Manja Polchow

Alter: 57 Jahre
Lebt in Hellersdorf seit: 1999

Was gefällt dir an oder in Hellersdorf?
Das viele Grün, die Weitläufigkeit und »Frische«, und dennoch ist »man rucki-zucki auch wieder im Treiben.«
Etwa die großen Wasserspielplätze, die es in Marzahn-Hellersdorf für Kinder gibt.
Man findet an jeder Ecke etwas zu essen und zu trinken, auch Nachts und zu guten Preisen.
Nach dem Trubel und Leben wieder in in die Ruhe und Weite des Häuschens in Mahlsdorf mit Garten zu kommen.
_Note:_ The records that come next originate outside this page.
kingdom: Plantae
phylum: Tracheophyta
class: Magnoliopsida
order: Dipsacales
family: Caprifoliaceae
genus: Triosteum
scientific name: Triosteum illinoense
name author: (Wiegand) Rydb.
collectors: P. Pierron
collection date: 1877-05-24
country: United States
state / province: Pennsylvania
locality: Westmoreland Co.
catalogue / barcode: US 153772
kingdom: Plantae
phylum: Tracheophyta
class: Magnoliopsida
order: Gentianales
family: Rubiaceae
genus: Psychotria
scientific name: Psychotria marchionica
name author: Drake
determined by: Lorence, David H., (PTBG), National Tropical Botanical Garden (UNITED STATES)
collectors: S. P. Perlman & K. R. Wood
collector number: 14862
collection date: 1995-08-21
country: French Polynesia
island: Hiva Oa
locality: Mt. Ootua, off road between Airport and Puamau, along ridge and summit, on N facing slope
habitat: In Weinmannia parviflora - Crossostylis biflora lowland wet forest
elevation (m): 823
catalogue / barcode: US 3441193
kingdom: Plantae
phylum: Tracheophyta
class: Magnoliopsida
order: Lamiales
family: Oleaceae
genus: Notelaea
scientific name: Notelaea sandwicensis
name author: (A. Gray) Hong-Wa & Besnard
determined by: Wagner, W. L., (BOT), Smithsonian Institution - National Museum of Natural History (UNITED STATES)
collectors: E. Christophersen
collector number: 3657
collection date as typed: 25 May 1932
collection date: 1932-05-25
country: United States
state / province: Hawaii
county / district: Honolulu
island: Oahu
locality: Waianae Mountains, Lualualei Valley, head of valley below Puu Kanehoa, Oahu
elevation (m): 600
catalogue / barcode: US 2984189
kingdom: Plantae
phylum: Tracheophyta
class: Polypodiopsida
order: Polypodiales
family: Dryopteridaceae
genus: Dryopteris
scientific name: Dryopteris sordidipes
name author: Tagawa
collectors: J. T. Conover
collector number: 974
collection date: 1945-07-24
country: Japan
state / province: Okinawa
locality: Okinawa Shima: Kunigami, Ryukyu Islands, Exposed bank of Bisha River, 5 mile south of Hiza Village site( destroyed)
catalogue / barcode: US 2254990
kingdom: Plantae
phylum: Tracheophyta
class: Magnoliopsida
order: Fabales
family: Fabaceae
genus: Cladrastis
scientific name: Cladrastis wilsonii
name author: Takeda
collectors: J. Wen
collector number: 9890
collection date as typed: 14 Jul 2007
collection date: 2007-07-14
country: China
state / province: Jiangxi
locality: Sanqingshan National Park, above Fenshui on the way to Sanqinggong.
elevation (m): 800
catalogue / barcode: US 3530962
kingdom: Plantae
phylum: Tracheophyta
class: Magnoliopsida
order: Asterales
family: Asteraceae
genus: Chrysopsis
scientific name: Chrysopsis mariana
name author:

Welche Orte in Hellersdorf sind für dich wichtig oder magst du besonders und warum?
»Dieser ganz gewisse Eisladen.«
Kaufpark Eiche, der ist richtig toll ge­worden.
Das Theater, an dem ich ehrenamtlich arbeite; hier kommen ganz verschiedene Leute von 10 - 90 Jahren zusammen, »eine ganz bunte Gruppe, […] ich muss immer überlegen, wer verrückter ist, die Kinder oder wir.«

Was fehlt dir in Hellersdorf und welche Probleme siehst du im Bezirk?
»Ich hoffe, dass man nicht das ganze Grüne wegbaut.«
»Unsere jungen Leute brauchen mehr Aufmerksamkeit und Anerkennung.«
Was wünscht du dir in Hellersdorf?
»Was ich mir ganz doll für Marzahn-­Hellersdorf wünsche ist, dass mehr reingesteckt wird für die Schulen.«
Und ganz grundsätzlich: »Wir sind so schlau und machen alles so falsch, wir Menschen. Manchmal wünsche ich mir, wir würden aufwachen und wüssten nicht mehr, was Geld ist.«

Wie beurteilst du die aktuelle Entwicklung und Veränderungen in Hellersdorf?
Es wird um Hellersdorf herum sehr viel gebaut, Einfamilienhäuser zum Beispiel, dabei kann »man auch in einer Platte richtig gut wohnen.«
Die Anbindung ist noch immer sehr schlecht.
Es ziehen vermehrt Leute nach Mar­­zahn-­Hellersdorf.